Russell Shorto has a lengthy article about the battle being waged over how religion is to be included in future American history textbooks. There's some major conservative, fundamental (so-called) Christian players who are in a position to insert their peculiar interpretation of the Founding Fathers into what children are taught across the country. Their leverage arises out of the fact that the choices made for the state of Texas influence what the publishers print for the rest of the country. The only way this sad state of affairs will change is when the rest of the states muster the intestinal fortitude to refuse to buy books containing this narrow and patently inaccurate point of view.
After all, there is no reason to accept that these biblical-literalists have the final word on either religion or history. To let them establish the standard is to give our education over to an American Taliban of religious fanatics.
But let's set the argument about the past aside. What is the appropriate place of religion in our society for the future? It's a common thought that the fundamental basis of morality is found in religion. But the fact of the matter is that the morality has been brought into religion from the outside. It's we humans who have built up moral codes in various places and times and then attributed them to God or the gods as the case may be. The moral pronouncements of God would not be the least bit appealing if they didn't resonate with our own internal sense of justice and fairness. The reason there have been and continue to be such struggles over such things as gender equality or the place of homosexuals in society is because our sense of justice is in conflict with traditional religious morality. Eventually human-centered justice will prevail because tradition by it's very nature is, over the long run, malleable.
If we are all going to be able to live together as a united society there has to be a common moral code that serves as a check on our diverse religious codes. We don't allow murder in the name of religion. The boundaries between the jurisdiction of the common code and the religious will always be under constructive tension. A patient can refuse a life-saving blood transfusion if he has a religious objection against it but is it proper to refuse the transfusion to a child who has yet to develop a particular religious viewpoint of her own? Who should be the subject of prosecution in such a case?
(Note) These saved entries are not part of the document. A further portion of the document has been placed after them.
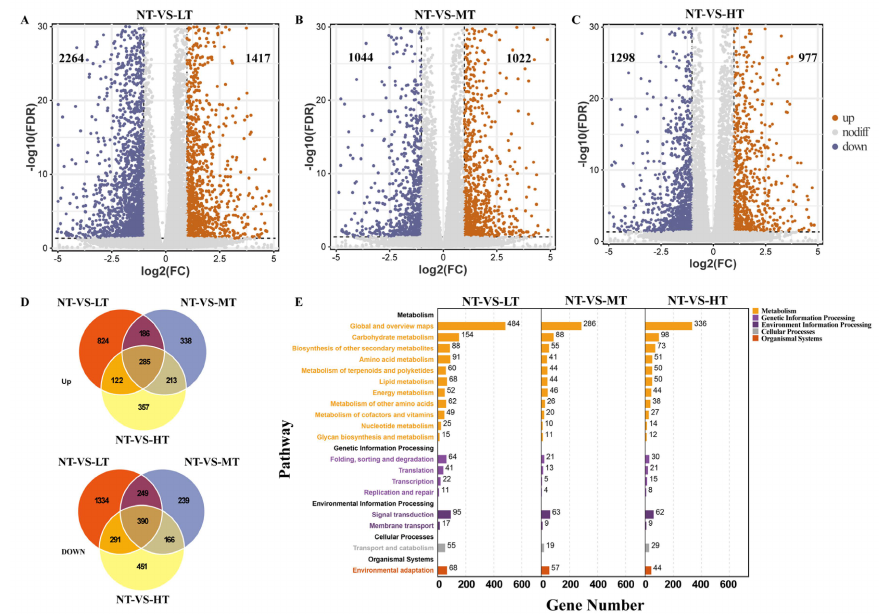
Figure 2. Transcriptomic responses in the roots of P. bournei with the different paclobutrazol treat- ments. ( A – C ) Summary of the numbers of up- and down-regulated differentially expressed genes (DEGs) in roots. ( D ) Venn diagrams showing the numbers of common and specific DEGs across four groups, including up-regulated DEGs and down-regulated DEGs in roots of P. bournei . ( E ) DEGs are significantly enriched in KEGG pathways of five biological functional processes. Signal transduction enriched the most DEGs in the environment information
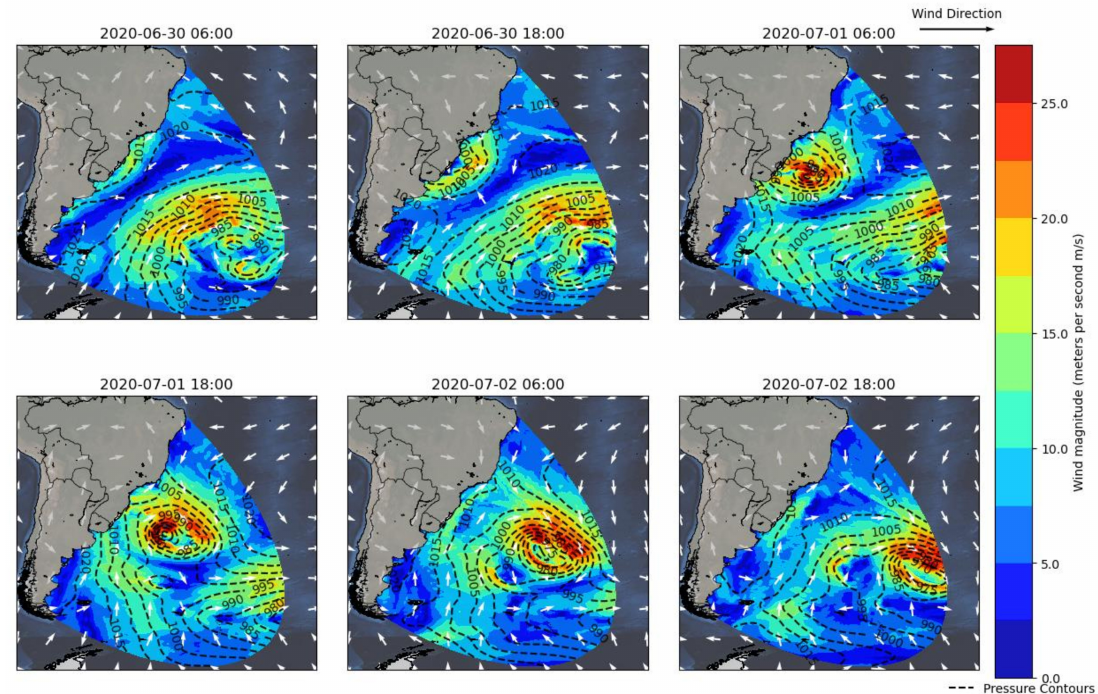
Figure 3. Global Forecast System-model-forecasted wind and pressure fields for the bomb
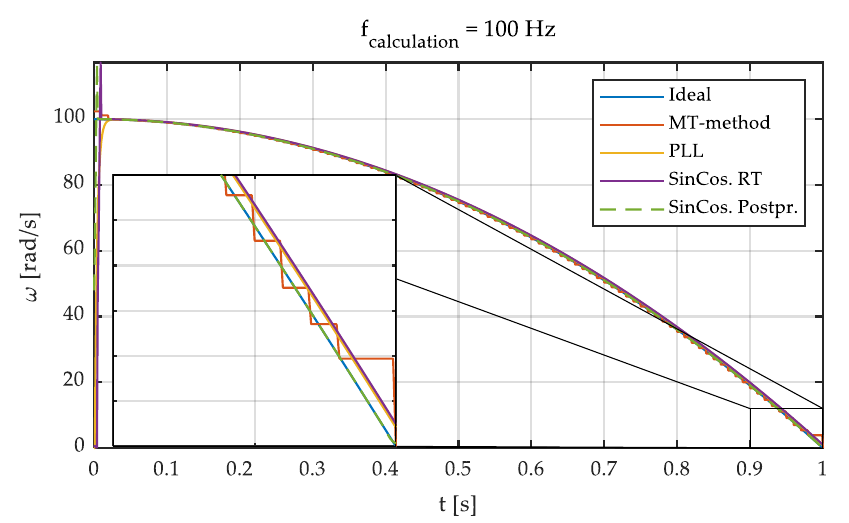
Figure 9. Simulation with different methods. d ω /d t = -200· t rad/s 2 . ω 0 = 100 rad/s.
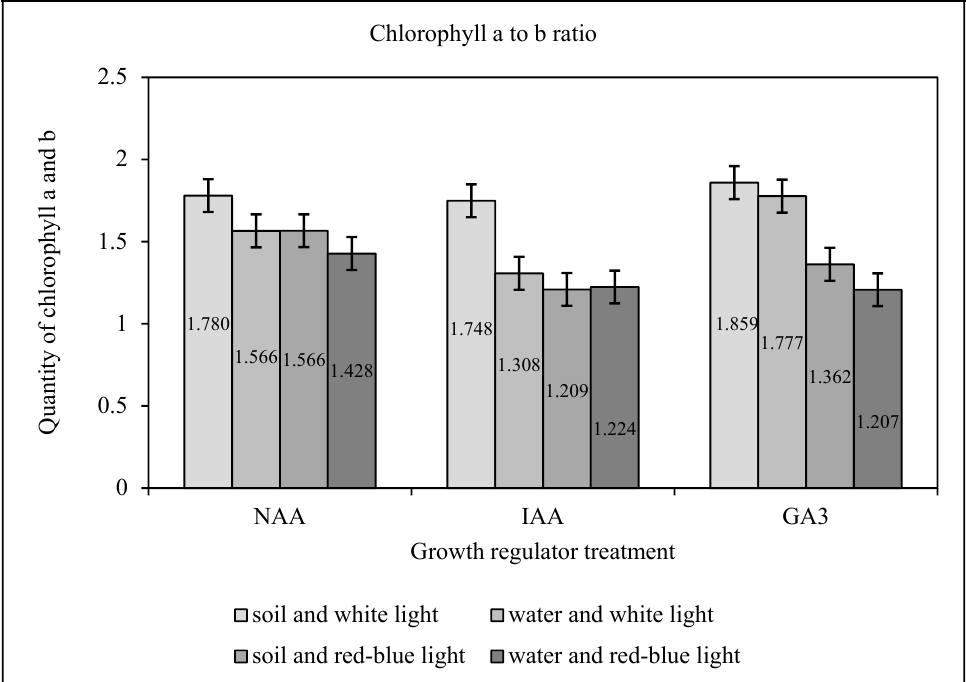
Figure 4. Chlorophyll a to b ratios in seedlings germinated from pelleted seeds under various controlled conditions. Vertical bars indicate the standard deviation. IAA—indole-3-acetic acid, GA 3 —gibberellic acid, NAA—1-naphthaleneacetic acid. Table 4. Percentage amounts of chlorophyll in Scots pine seedlings germinated in various treatment conditions. * 100 percent of the largest ratio Chlorophyll a to chlorophyll b (Chla/Chlb) = 1.859 was the basis for calculating the percentages.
Regardless of what was in the mind of the founding fathers we should be asking what makes moral sense today and tomorrow? Do we want to have a society in which women are second-class citizens as they were in Old Testament times? Do we want to have a society in which our beloved children who happen to be homosexual are prohibited from experiencing society's approval and support of their long-term loving relationships? Do we want to have a society in which there are different rules for the rich and powerful than there are for the disadvantaged? These are more important questions than whatever it was Thomas Jefferson or John Adams thought.